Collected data
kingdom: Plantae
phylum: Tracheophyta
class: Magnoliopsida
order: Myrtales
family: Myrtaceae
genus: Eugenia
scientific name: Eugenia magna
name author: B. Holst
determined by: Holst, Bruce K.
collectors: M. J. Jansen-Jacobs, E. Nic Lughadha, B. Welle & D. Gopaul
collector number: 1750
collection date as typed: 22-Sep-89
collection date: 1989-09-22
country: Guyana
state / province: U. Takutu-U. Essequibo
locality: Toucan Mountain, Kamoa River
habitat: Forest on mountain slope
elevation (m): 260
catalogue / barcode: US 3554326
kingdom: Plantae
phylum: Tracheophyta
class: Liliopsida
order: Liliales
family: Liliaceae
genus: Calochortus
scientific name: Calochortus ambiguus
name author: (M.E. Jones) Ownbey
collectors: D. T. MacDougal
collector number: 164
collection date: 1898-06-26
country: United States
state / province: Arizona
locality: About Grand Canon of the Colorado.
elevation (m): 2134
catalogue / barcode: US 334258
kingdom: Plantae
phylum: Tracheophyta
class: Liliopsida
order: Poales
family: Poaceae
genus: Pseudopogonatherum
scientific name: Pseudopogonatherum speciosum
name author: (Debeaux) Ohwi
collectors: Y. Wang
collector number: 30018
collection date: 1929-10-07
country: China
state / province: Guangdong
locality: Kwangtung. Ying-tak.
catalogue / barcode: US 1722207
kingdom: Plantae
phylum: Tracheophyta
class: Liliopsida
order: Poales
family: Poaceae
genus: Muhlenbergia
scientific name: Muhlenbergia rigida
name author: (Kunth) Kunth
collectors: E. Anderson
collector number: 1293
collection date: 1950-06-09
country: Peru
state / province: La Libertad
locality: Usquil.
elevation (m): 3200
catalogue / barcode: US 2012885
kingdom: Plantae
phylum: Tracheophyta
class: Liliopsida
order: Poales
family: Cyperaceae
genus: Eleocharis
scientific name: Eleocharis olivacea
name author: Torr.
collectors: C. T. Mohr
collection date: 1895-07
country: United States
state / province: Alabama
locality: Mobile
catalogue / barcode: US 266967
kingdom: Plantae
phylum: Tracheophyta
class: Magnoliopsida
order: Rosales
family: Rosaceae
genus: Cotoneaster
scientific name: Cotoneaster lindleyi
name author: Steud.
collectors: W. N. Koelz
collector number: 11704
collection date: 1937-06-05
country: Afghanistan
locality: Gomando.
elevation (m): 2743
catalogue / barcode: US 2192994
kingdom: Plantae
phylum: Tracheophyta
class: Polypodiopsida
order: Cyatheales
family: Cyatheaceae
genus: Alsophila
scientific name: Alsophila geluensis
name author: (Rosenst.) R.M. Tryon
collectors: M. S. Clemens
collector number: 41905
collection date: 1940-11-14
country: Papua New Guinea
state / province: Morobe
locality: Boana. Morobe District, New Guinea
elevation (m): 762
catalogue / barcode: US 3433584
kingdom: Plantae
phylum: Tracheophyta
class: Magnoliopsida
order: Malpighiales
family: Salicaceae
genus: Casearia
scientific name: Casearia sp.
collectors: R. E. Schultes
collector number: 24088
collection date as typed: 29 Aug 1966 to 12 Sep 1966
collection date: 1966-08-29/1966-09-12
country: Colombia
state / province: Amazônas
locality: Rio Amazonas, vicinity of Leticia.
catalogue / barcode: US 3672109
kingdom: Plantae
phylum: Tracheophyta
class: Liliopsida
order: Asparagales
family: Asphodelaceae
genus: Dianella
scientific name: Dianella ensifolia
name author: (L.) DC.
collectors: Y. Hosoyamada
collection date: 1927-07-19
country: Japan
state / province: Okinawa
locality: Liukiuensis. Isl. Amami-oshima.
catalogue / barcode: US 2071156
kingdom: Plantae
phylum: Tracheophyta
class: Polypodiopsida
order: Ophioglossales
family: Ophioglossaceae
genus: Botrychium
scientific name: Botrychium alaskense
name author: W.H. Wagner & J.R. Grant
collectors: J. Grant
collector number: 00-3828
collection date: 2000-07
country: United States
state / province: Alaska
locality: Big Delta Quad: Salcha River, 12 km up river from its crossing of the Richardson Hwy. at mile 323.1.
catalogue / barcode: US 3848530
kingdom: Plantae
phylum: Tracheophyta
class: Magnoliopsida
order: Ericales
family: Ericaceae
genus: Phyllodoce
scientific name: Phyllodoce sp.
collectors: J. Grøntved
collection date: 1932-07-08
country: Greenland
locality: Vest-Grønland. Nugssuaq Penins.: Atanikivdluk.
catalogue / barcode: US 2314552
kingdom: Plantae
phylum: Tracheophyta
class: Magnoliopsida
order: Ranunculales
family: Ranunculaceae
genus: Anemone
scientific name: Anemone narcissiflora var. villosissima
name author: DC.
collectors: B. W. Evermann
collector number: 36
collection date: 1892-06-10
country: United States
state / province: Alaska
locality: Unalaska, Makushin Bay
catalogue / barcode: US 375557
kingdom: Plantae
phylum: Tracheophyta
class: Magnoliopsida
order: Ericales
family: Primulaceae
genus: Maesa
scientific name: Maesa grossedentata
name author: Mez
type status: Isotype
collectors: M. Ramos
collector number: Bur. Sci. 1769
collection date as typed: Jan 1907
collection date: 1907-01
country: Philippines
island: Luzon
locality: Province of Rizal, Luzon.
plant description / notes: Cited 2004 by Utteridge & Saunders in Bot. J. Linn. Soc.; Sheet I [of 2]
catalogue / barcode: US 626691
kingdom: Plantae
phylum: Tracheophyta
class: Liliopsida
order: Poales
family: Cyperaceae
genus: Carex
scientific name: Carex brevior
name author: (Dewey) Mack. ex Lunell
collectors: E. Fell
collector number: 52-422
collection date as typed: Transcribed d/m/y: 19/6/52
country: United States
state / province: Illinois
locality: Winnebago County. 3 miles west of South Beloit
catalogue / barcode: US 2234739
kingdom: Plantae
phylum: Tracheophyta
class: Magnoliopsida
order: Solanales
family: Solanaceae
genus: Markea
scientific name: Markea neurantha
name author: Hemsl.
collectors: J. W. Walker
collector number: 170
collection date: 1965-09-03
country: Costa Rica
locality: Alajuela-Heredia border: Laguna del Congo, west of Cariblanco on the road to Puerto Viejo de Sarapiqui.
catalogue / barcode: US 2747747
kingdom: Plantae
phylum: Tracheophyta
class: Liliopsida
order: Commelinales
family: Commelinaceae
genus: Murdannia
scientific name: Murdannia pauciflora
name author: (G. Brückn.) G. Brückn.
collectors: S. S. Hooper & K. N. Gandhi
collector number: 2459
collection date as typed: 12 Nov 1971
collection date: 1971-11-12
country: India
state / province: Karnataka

▶ **PROBLEM STATEMENT**: Print every line of all the items above verbatim, without changing any word, number, or punctuation mark.

▶ **REPLY TO THE TASK**:
kingdom: Plantae
phylum: Tracheophyta
class: Magnoliopsida
order: Myrtales
family: Myrtaceae
genus: Eugenia
scientific name: Eugenia magna
name author: B. Holst
determined by: Holst, Bruce K.
collectors: M. J. Jansen-Jacobs, E. Nic Lughadha, B. Welle & D. Gopaul
collector number: 1750
collection date as typed: 22-Sep-89
collection date: 1989-09-22
country: Guyana
state / province: U. Takutu-U. Essequibo
locality: Toucan Mountain, Kamoa River
habitat: Forest on mountain slope
elevation (m): 260
catalogue / barcode: US 3554326
kingdom: Plantae
phylum: Tracheophyta
class: Liliopsida
order: Liliales
family: Liliaceae
genus: Calochortus
scientific name: Calochortus ambiguus
name author: (M.E. Jones) Ownbey
collectors: D. T. MacDougal
collector number: 164
collection date: 1898-06-26
country: United States
state / province: Arizona
locality: About Grand Canon of the Colorado.
elevation (m): 2134
catalogue / barcode: US 334258
kingdom: Plantae
phylum: Tracheophyta
class: Liliopsida
order: Poales
family: Poaceae
genus: Pseudopogonatherum
scientific name: Pseudopogonatherum speciosum
name author: (Debeaux) Ohwi
collectors: Y. Wang
collector number: 30018
collection date: 1929-10-07
country: China
state / province: Guangdong
locality: Kwangtung. Ying-tak.
catalogue / barcode: US 1722207
kingdom: Plantae
phylum: Tracheophyta
class: Liliopsida
order: Poales
family: Poaceae
genus: Muhlenbergia
scientific name: Muhlenbergia rigida
name author: (Kunth) Kunth
collectors: E. Anderson
collector number: 1293
collection date: 1950-06-09
country: Peru
state / province: La Libertad
locality: Usquil.
elevation (m): 3200
catalogue / barcode: US 2012885
kingdom: Plantae
phylum: Tracheophyta
class: Liliopsida
order: Poales
family: Cyperaceae
genus: Eleocharis
scientific name: Eleocharis olivacea
name author: Torr.
collectors: C. T. Mohr
collection date: 1895-07
country: United States
state / province: Alabama
locality: Mobile
catalogue / barcode: US 266967
kingdom: Plantae
phylum: Tracheophyta
class: Magnoliopsida
order: Rosales
family: Rosaceae
genus: Cotoneaster
scientific name: Cotoneaster lindleyi
name author: Steud.
collectors: W. N. Koelz
collector number: 11704
collection date: 1937-06-05
country: Afghanistan
locality: Gomando.
elevation (m): 2743
catalogue / barcode: US 2192994
kingdom: Plantae
phylum: Tracheophyta
class: Polypodiopsida
order: Cyatheales
family: Cyatheaceae
genus: Alsophila
scientific name: Alsophila geluensis
name author: (Rosenst.) R.M. Tryon
collectors: M. S. Clemens
collector number: 41905
collection date: 1940-11-14
country: Papua New Guinea
state / province: Morobe
locality: Boana. Morobe District, New Guinea
elevation (m): 762
catalogue / barcode: US 3433584
kingdom: Plantae
phylum: Tracheophyta
class: Magnoliopsida
order: Malpighiales
family: Salicaceae
genus: Casearia
scientific name: Casearia sp.
collectors: R. E. Schultes
collector number: 24088
collection date as typed: 29 Aug 1966 to 12 Sep 1966
collection date: 1966-08-29/1966-09-12
country: Colombia
state / province: Amazônas
locality: Rio Amazonas, vicinity of Leticia.
catalogue / barcode: US 3672109
kingdom: Plantae
phylum: Tracheophyta
class: Liliopsida
order: Asparagales
family: Asphodelaceae
genus: Dianella
scientific name: Dianella ensifolia
name author: (L.) DC.
collectors: Y. Hosoyamada
collection date: 1927-07-19
country: Japan
state / province: Okinawa
locality: Liukiuensis. Isl. Amami-oshima.
catalogue / barcode: US 2071156
kingdom: Plantae
phylum: Tracheophyta
class: Polypodiopsida
order: Ophioglossales
family: Ophioglossaceae
genus: Botrychium
scientific name: Botrychium alaskense
name author: W.H. Wagner & J.R. Grant
collectors: J. Grant
collector number: 00-3828
collection date: 2000-07
country: United States
state / province: Alaska
locality: Big Delta Quad: Salcha River, 12 km up river from its crossing of the Richardson Hwy. at mile 323.1.
catalogue / barcode: US 3848530
kingdom: Plantae
phylum: Tracheophyta
class: Magnoliopsida
order: Ericales
family: Ericaceae
genus: Phyllodoce
scientific name: Phyllodoce sp.
collectors: J. Grøntved
collection date: 1932-07-08
country: Greenland
locality: Vest-Grønland. Nugssuaq Penins.: Atanikivdluk.
catalogue / barcode: US 2314552
kingdom: Plantae
phylum: Tracheophyta
class: Magnoliopsida
order: Ranunculales
family: Ranunculaceae
genus: Anemone
scientific name: Anemone narcissiflora var. villosissima
name author: DC.
collectors: B. W. Evermann
collector number: 36
collection date: 1892-06-10
country: United States
state / province: Alaska
locality: Unalaska, Makushin Bay
catalogue / barcode: US 375557
kingdom: Plantae
phylum: Tracheophyta
class: Magnoliopsida
order: Ericales
family: Primulaceae
genus: Maesa
scientific name: Maesa grossedentata
name author: Mez
type status: Isotype
collectors: M. Ramos
collector number: Bur. Sci. 1769
collection date as typed: Jan 1907
collection date: 1907-01
country: Philippines
island: Luzon
locality: Province of Rizal, Luzon.
plant description / notes: Cited 2004 by Utteridge & Saunders in Bot. J. Linn. Soc.; Sheet I [of 2]
catalogue / barcode: US 626691
kingdom: Plantae
phylum: Tracheophyta
class: Liliopsida
order: Poales
family: Cyperaceae
genus: Carex
scientific name: Carex brevior
name author: (Dewey) Mack. ex Lunell
collectors: E. Fell
collector number: 52-422
collection date as typed: Transcribed d/m/y: 19/6/52
country: United States
state / province: Illinois
locality: Winnebago County. 3 miles west of South Beloit
catalogue / barcode: US 2234739
kingdom: Plantae
phylum: Tracheophyta
class: Magnoliopsida
order: Solanales
family: Solanaceae
genus: Markea
scientific name: Markea neurantha
name author: Hemsl.
collectors: J. W. Walker
collector number: 170
collection date: 1965-09-03
country: Costa Rica
locality: Alajuela-Heredia border: Laguna del Congo, west of Cariblanco on the road to Puerto Viejo de Sarapiqui.
catalogue / barcode: US 2747747
kingdom: Plantae
phylum: Tracheophyta
class: Liliopsida
order: Commelinales
family: Commelinaceae
genus: Murdannia
scientific name: Murdannia pauciflora
name author: (G. Brückn.) G. Brückn.
collectors: S. S. Hooper & K. N. Gandhi
collector number: 2459
collection date as typed: 12 Nov 1971
collection date: 1971-11-12
country: India
state / province: Karnataka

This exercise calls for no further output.